El presidente chileno José Antonio Kast ratificó ante Javier Milei el respaldo de su país a los derechos de soberanía de Argentina sobre las Islas Malvinas, Georgias del Sur, Sandwich del Sur y los espacios marítimos circundantes. El pronunciamiento se produjo horas antes de que el mandatario argentino anunciara nuevas medidas contra las empresas vinculadas a la explotación petrolera en las islas.

El reclamo argentino por las Islas Malvinas sumó un importante respaldo regional en momentos en que el Gobierno de Javier Milei decidió endurecer su posición frente al avance de la explotación de hidrocarburos en el Atlántico Sur.

El presidente de Chile, *osé Antonio Kast, ratificó oficialmente el respaldo de su Gobierno a los “legítimos derechos de soberanía” de Argentina sobre las **Islas Malvinas, Georgias del Sur, Sandwich del Sur y los espacios marítimos circundantes**.

La posición quedó expresada en un comunicado conjunto difundido luego de la reunión que Milei y Kast mantuvieron en el Palacio de La Moneda, en Santiago de Chile.

Chile pidió que Argentina y el Reino Unido vuelvan a negociar

Kast también ratificó la posición chilena favorable a que Argentina y el Reino Unido reanuden las negociaciones para alcanzar una solución pacífica y definitiva a la disputa de soberanía.

El planteo se encuentra en línea con las resoluciones de Naciones Unidas que reconocen la existencia de una disputa de soberanía y llaman a ambos países a buscar una solución negociada.

Milei agradeció personalmente a Kast y destacó lo que definió como el “tradicional apoyo” de Chile a la Cuestión Malvinas.

Por lo tanto, no se trata de un cambio repentino de la política exterior chilena, sino de la ratificación de una postura histórica que adquiere especial relevancia por el momento en que se produce.

El petróleo aparece en el centro de la discusión

Uno de los aspectos más significativos del comunicado conjunto es que la cuestión Malvinas no quedó limitada a una declaración diplomática sobre soberanía.

Argentina manifestó que valorará los esfuerzos del Gobierno chileno destinados a evitar la consolidación de actividades logísticas unilaterales en la zona disputada, particularmente aquellas relacionadas con la exploración y explotación de hidrocarburos y recursos pesqueros.

El punto adquiere una importancia especial ante el avance del proyecto petrolero Sea Lion, ubicado en la cuenca norte de Malvinas.

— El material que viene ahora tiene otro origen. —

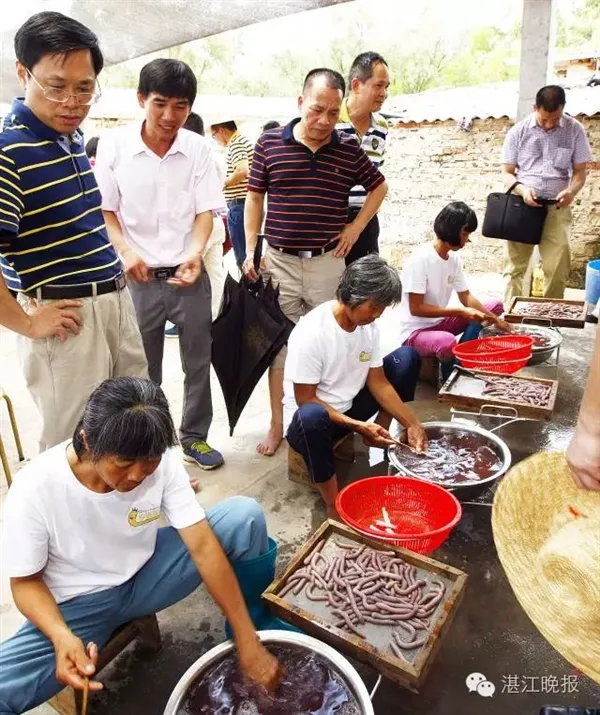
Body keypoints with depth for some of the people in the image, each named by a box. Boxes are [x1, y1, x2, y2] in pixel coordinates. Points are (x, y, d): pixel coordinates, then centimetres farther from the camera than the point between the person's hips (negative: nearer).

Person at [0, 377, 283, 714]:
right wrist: (62, 636, -33)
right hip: (80, 604, -2)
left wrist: (248, 642, -21)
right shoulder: (34, 490, -27)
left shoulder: (162, 462, -22)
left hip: (147, 574, 2)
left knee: (245, 515, -18)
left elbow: (203, 546, -20)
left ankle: (257, 622, 8)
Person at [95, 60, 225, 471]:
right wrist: (126, 251, -14)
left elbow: (205, 211, -2)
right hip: (139, 277, -1)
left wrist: (195, 254, -18)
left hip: (190, 275, 1)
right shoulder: (115, 146, -4)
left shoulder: (198, 149, -2)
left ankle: (194, 436, 29)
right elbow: (104, 210, 1)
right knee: (143, 367, 11)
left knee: (198, 362, 10)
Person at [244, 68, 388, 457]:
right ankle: (277, 424, 20)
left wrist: (357, 226, 5)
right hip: (279, 261, 0)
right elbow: (255, 198, 7)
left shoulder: (350, 150, 2)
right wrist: (250, 250, 1)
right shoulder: (269, 143, -1)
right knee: (279, 343, 7)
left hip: (328, 262, 1)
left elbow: (379, 187, 17)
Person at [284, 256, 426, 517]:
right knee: (312, 417, -44)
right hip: (310, 418, -6)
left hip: (350, 407, 7)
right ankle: (335, 508, -25)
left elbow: (377, 381, -1)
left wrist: (412, 424, -11)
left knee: (406, 357, -5)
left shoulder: (368, 326, -7)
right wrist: (358, 426, -26)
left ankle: (381, 435, 4)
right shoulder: (311, 334, -28)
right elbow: (305, 400, -23)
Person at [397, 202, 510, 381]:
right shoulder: (420, 259, -22)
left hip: (441, 322, 9)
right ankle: (451, 378, -4)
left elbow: (466, 297, 8)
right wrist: (459, 312, -24)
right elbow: (416, 308, -24)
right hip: (416, 331, -9)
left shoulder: (454, 258, 1)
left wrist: (495, 320, -4)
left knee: (495, 305, 6)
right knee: (447, 342, -40)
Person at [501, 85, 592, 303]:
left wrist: (572, 191, -15)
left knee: (558, 268, -3)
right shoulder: (518, 131, 2)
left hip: (557, 207, 0)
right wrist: (521, 189, -17)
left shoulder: (574, 130, 3)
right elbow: (506, 173, 4)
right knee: (514, 266, 1)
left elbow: (580, 171, 7)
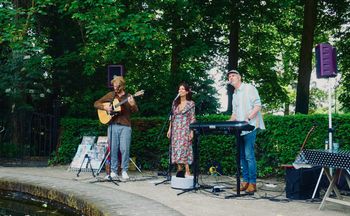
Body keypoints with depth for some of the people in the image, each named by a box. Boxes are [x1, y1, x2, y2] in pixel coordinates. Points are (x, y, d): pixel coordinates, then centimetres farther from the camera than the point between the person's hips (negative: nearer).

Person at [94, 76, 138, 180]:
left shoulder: (128, 97, 8)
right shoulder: (110, 95, 11)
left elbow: (135, 110, -3)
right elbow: (96, 103, 13)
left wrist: (132, 104, -25)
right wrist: (104, 107, -6)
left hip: (125, 126, -1)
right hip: (112, 125, 1)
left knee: (125, 149, -5)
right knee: (113, 149, 2)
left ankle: (124, 171, 7)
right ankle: (113, 171, 12)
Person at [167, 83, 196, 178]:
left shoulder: (190, 103, 1)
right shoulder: (175, 103, 12)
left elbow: (192, 118, -3)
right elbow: (172, 117, 14)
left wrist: (192, 131, -11)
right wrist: (169, 129, 8)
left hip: (185, 129, -5)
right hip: (175, 129, 5)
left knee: (184, 148, -12)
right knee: (176, 149, 1)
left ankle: (187, 171, -9)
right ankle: (179, 170, 7)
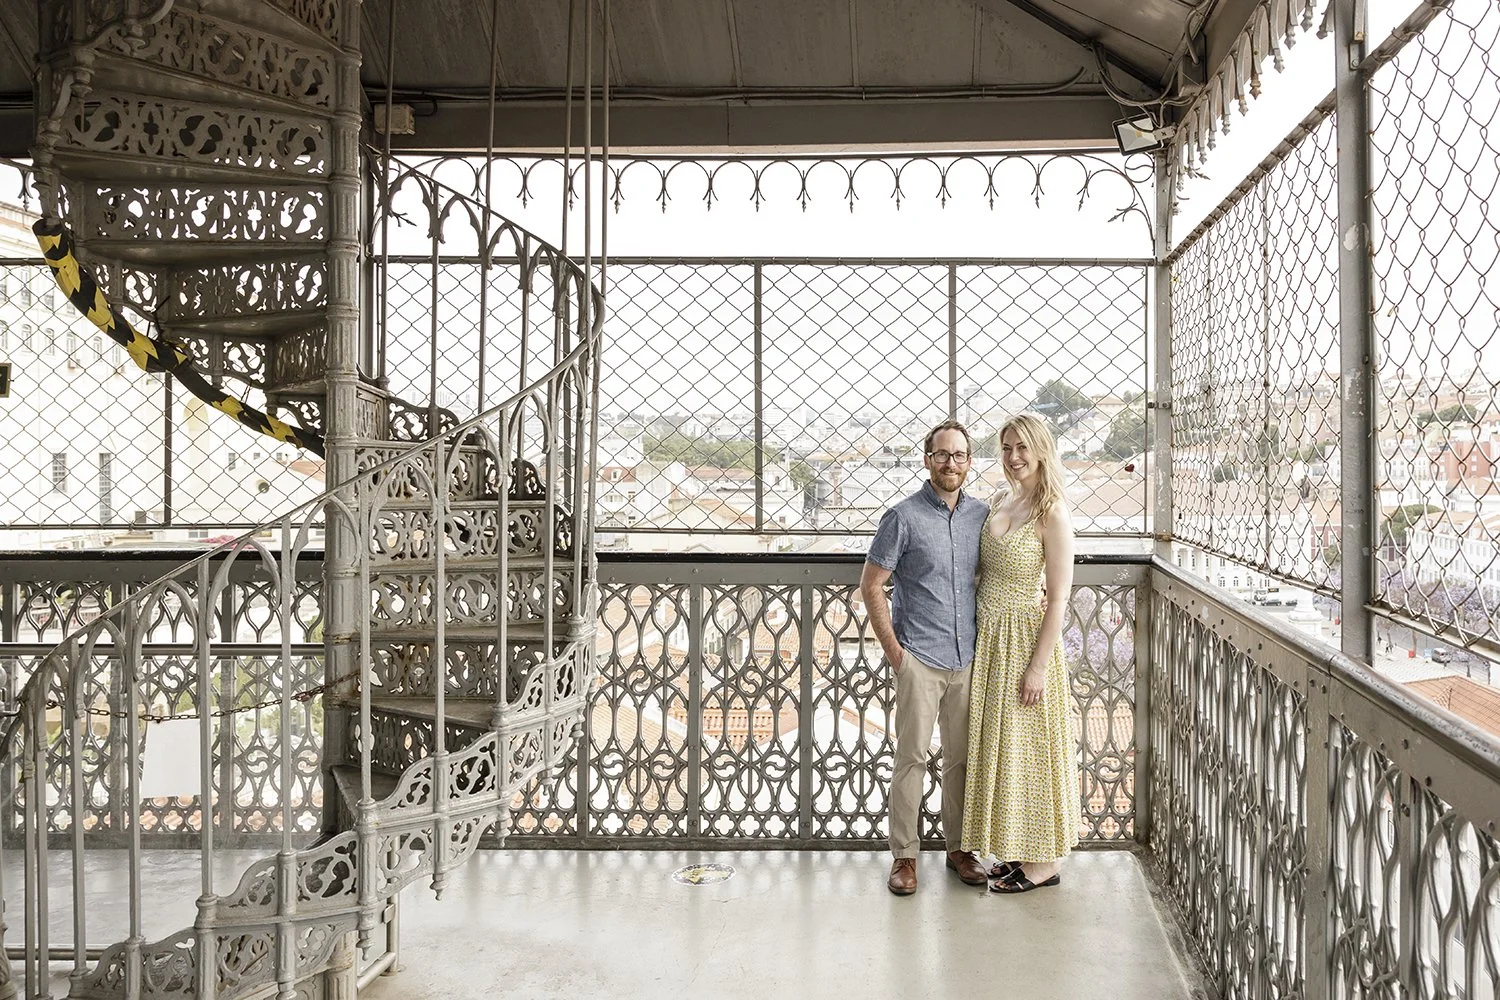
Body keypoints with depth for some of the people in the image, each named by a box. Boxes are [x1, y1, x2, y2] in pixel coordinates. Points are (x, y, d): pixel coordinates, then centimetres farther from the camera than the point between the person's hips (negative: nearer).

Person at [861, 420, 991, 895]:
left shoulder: (982, 515, 6)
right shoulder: (903, 517, -7)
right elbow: (871, 585, -4)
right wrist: (893, 649, -7)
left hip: (969, 660, 4)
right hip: (919, 659, -4)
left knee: (963, 758, 12)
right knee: (911, 758, 0)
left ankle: (959, 848, 26)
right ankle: (904, 855, 11)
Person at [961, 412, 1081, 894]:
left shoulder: (1052, 512, -15)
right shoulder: (1002, 502, 8)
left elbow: (1059, 598, -17)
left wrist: (1039, 665, -19)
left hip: (1025, 637, -8)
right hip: (990, 637, 8)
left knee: (1028, 746, 1)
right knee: (1001, 744, 14)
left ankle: (1044, 862, 15)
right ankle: (1018, 851, 26)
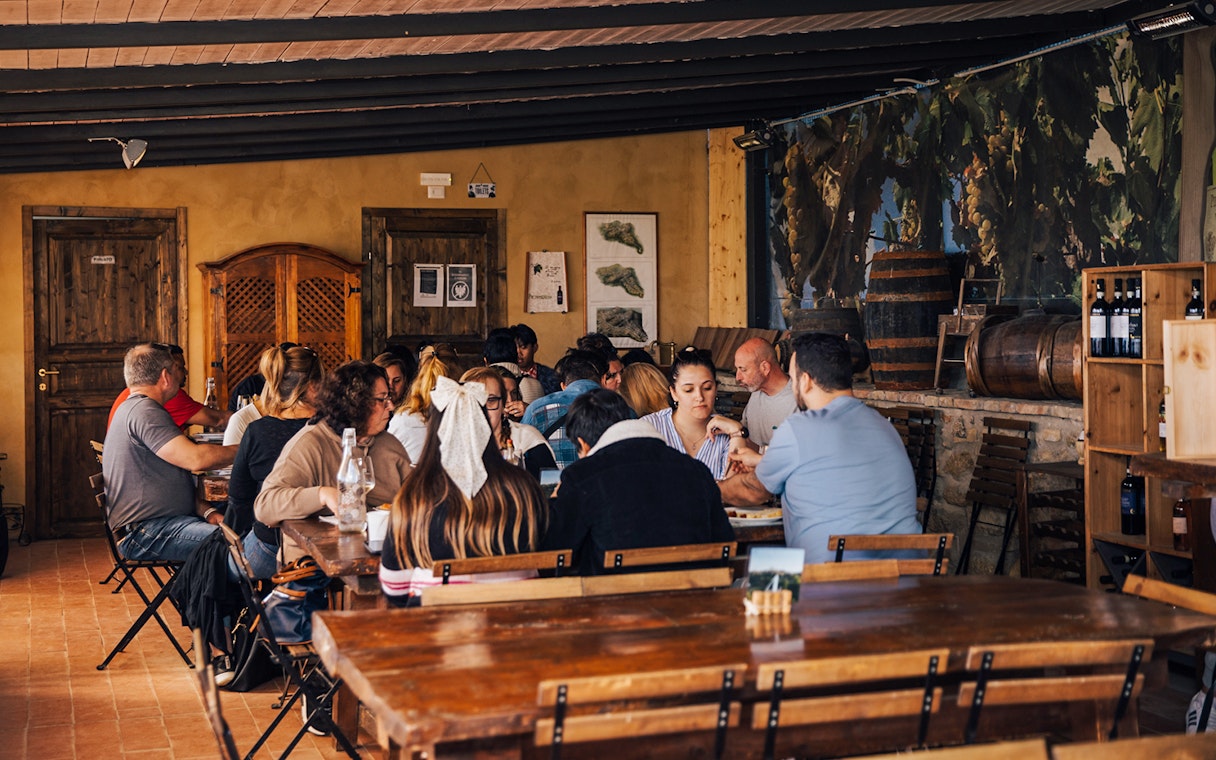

El Gobierno argentino considera que la explotación se realiza sin autorización nacional en un espacio marítimo sujeto a la disputa de soberanía.

Precisamente horas después del encuentro con Kast, Milei anunció en cadena nacional una ofensiva destinada a endurecer las sanciones contra empresas involucradas directa o indirectamente en este tipo de actividades.

Un proyecto multimillonario

La preocupación argentina tiene además una importante dimensión económica.

El desarrollo de Sea Lion podría generar alrededor de 2.000 millones de dólares en regalías durante sus primeras dos fases a lo largo de aproximadamente 30 años, según estimaciones elaboradas por la administración de las islas.

Argentina considera que esos recursos naturales pertenecen a su plataforma continental y sostiene que su explotación unilateral contradice las resoluciones internacionales aplicables a la disputa.

Por eso el Gobierno decidió acelerar las herramientas legales destinadas a sancionar a las compañías involucradas y anunció una nueva Ley de Defensa de la Soberanía Nacional.

Una señal regional en un momento clave

El respaldo chileno adquiere entonces un peso que excede la relación bilateral entre Milei y Kast.

Mientras Argentina endurece su estrategia frente a la explotación petrolera en Malvinas, uno de los países de mayor importancia geopolítica en el extremo sur de América ratifica públicamente los derechos argentinos sobre las islas y los espacios marítimos circundantes.

Chile, además, posee una ubicación estratégica respecto del Atlántico Sur y la Antártida, por lo que cualquier cooperación destinada a evitar apoyo logístico a actividades que Argentina considera ilegales puede adquirir relevancia práctica.

El comunicado bilateral también dejó asentado otro reconocimiento territorial: Argentina y Chile ratificaron la vigencia de los tratados de 1881 y 1984 y la soberanía chilena sobre la totalidad del Estrecho de Magallanes.

De esta manera, ambos gobiernos buscaron dejar claramente delimitadas sus posiciones territoriales y, al mismo tiempo, profundizar la cooperación estratégica entre los dos países.

El pronunciamiento de Santiago llega en un momento particularmente sensible: Argentina intenta transformar el histórico reclamo diplomático por Malvinas en una estrategia que también alcance los intereses económicos vinculados a la explotación de los recursos naturales del archipiélago y del Atlántico Sur.